En plus, le déficit budgétaire du Québec, quand on le calcule en proportion de notre richesse (PIB), est très faible en comparaison avec les autres pays développés et même l’Ontario ou le gouvernement fédéral (voir le tableau ci-dessous). Il est de moins de 1,5% du PIB au Québec alors qu’il monte à plus de 3-4% et plus dans d’autres juridictions. Donc, il n’y avait pas un péril extraordinairement grave.
Déficit budgétaire du gouvernement en proportion du PIB | ||||
2009 | 2010 | 2011 | 2012 | |
Québec | -1,4 | -1,4 | -1 | -0,4 |
Ontario | -4,4 | -2,7 | -2,5 | -2,3 |
Canada | -4,9 | -5,6 | -4,5 | -3,5 |
USA | -11,6 | -10,7 | -9,7 | -8,3 |
Royaume-Uni | -11,0 | -10,3 | -8,4 | -7,7 |
France | -7,6 | -7,1 | -5,2 | -4,5 |
Allemagne | -3,2 | -4,3 | -1,0 | -0,9 |
Japon | -8,8 | -8,4 | -9,5 | -9,9 |
Sources : OCDE et Ministère des finances du Québec |
Et c’est d’autant plus facile pour le gouvernement libéral de M. Couillard que les perspectives économiques pour le Québec sont positives : retour de la croissance économique aux États-Unis, baisse du dollar canadien qui favorise les exportations, etc.
Autrement dit, le retour de la croissance économique rend encore plus facile la lutte contre le déficit. A l’inverse de la logique en temps de crise, la croissance économique augmente automatiquement les revenus du gouvernement, et réduit automatiquement ses dépenses.

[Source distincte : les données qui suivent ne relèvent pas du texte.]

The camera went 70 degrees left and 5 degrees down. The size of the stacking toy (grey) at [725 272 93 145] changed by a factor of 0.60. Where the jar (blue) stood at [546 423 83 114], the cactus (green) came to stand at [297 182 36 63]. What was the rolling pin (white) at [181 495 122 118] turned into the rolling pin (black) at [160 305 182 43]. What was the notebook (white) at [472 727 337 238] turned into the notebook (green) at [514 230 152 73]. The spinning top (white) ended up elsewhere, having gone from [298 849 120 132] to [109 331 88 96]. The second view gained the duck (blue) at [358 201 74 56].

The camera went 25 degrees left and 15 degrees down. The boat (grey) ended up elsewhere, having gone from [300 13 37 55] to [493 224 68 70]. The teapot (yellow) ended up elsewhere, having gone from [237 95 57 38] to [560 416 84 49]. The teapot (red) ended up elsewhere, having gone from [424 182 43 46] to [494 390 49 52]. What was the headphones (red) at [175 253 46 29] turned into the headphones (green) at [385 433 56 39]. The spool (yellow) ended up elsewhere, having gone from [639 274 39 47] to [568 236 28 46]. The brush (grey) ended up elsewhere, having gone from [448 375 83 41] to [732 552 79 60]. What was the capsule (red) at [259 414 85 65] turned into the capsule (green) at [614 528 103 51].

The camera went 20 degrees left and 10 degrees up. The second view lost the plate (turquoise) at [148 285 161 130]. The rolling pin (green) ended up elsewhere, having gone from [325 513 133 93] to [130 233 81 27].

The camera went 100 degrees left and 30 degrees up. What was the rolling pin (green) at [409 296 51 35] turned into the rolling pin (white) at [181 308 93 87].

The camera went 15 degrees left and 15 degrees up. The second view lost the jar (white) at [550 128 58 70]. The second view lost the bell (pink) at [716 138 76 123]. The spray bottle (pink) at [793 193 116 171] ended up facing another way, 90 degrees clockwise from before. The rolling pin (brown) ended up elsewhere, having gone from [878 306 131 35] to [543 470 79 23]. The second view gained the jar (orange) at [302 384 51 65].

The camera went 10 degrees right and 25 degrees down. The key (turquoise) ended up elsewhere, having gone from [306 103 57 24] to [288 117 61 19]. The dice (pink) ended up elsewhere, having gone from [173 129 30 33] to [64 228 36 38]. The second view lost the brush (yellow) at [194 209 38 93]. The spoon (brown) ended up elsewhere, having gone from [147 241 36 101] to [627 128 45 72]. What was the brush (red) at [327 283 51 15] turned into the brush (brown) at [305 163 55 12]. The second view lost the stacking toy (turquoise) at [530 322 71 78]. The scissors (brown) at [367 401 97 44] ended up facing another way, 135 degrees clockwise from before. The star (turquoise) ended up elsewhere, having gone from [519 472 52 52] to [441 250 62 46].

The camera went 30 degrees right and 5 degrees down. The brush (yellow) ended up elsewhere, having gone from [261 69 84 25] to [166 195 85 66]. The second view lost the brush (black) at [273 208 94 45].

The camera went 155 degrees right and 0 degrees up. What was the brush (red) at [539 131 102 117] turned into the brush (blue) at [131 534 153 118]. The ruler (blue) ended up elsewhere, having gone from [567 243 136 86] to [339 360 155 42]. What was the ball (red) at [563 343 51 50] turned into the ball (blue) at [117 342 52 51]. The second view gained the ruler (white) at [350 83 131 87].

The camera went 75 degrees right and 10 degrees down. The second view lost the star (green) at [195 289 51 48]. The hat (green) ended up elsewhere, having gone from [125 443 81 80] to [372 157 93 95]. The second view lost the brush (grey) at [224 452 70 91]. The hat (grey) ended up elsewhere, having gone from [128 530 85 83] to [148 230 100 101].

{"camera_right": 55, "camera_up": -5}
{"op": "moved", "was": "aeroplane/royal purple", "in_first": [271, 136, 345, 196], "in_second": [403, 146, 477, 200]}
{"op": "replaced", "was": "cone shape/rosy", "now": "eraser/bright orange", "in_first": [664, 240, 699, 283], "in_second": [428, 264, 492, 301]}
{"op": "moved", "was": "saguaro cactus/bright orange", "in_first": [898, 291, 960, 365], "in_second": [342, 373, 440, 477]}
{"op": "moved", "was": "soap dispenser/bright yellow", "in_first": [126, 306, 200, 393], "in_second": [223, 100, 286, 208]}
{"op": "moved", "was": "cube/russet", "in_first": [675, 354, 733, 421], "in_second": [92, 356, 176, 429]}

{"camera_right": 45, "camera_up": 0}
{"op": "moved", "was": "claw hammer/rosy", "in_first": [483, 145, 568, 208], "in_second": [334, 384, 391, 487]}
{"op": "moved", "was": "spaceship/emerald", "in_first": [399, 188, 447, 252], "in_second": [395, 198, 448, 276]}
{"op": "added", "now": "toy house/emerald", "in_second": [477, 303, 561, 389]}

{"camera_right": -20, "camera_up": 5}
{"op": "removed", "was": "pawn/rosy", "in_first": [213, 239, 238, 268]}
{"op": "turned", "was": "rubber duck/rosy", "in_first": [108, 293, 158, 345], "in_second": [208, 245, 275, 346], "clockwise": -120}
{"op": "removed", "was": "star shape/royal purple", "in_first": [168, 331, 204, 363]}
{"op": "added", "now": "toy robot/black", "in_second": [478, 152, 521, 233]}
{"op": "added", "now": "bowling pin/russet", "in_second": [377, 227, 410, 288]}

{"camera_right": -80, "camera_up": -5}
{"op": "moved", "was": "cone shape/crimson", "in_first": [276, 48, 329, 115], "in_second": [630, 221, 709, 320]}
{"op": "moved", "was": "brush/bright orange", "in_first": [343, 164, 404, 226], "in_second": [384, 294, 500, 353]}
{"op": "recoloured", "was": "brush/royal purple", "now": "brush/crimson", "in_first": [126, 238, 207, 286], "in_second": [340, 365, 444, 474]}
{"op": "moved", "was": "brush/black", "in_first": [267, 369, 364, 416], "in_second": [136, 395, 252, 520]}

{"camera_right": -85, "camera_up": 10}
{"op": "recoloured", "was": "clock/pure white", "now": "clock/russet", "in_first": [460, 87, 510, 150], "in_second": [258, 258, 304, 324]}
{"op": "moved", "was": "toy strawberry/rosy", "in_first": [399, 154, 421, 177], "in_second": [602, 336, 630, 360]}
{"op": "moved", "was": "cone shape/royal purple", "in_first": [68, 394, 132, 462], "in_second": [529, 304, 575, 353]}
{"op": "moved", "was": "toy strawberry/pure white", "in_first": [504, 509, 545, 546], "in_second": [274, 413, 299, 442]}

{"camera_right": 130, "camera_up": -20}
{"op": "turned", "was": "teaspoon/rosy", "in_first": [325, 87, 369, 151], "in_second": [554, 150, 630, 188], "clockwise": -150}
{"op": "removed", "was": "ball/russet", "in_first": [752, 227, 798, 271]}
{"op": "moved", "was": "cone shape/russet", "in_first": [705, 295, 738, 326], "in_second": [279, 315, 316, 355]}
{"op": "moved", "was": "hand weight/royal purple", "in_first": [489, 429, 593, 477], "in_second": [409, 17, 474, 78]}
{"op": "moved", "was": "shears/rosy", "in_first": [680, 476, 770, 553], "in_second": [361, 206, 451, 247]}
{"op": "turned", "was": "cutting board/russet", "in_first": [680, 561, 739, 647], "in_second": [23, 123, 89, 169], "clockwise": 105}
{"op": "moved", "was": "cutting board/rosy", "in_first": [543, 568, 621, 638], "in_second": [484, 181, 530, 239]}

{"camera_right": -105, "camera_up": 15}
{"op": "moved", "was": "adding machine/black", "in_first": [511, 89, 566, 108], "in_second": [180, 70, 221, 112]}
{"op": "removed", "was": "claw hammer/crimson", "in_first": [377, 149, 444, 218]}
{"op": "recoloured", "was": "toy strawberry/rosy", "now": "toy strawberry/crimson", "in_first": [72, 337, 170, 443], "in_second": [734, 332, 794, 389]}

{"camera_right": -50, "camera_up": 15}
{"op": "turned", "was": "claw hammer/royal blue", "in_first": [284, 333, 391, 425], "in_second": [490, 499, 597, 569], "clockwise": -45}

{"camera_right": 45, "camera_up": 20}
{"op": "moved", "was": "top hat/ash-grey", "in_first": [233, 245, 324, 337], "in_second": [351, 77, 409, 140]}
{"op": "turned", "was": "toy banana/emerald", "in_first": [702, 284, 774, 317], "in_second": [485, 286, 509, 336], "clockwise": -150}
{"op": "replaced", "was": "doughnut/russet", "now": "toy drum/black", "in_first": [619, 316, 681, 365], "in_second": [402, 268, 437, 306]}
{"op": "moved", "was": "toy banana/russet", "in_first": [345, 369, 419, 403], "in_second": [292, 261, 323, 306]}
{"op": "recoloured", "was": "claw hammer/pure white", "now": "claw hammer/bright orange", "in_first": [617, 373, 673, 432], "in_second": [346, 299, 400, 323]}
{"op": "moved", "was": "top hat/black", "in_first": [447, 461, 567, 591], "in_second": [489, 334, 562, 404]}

Évidemment, il fallait garder les mains fermement sur le volant pour conserver la discipline budgétaire nécessaire. Car ce qui est grave au Québec, c’est le niveau de la dette publique qui est l’une des plus fortes dans le monde occidental en proportion du PIB.
Mais le train était presque déjà arrivé à destination lorsque que M. Couillard a pris le pouvoir, dans des conditions bien meilleures que les gouvernements précédents.
Et il l’a fait de la façon la plus risquée possible pour l’économie : en sortant massivement la hache budgétaire, au risque de tuer le retour de la croissance économique du Québec et d’affaiblir la capacité du gouvernement à répondre aux besoins de base des citoyens.
Conclusion : le gouvernement a tellement surjoué la lutte contre le déficit qu’il présente aujourd’hui un énorme surplus de 2 191 millions de dollars!
Bref, M. Couillard n’a pas « sauvé le Québec ». Il a plutôt contribué plus modestement (et peut-être même dangereusement) au retour à l’équilibre budgétaire.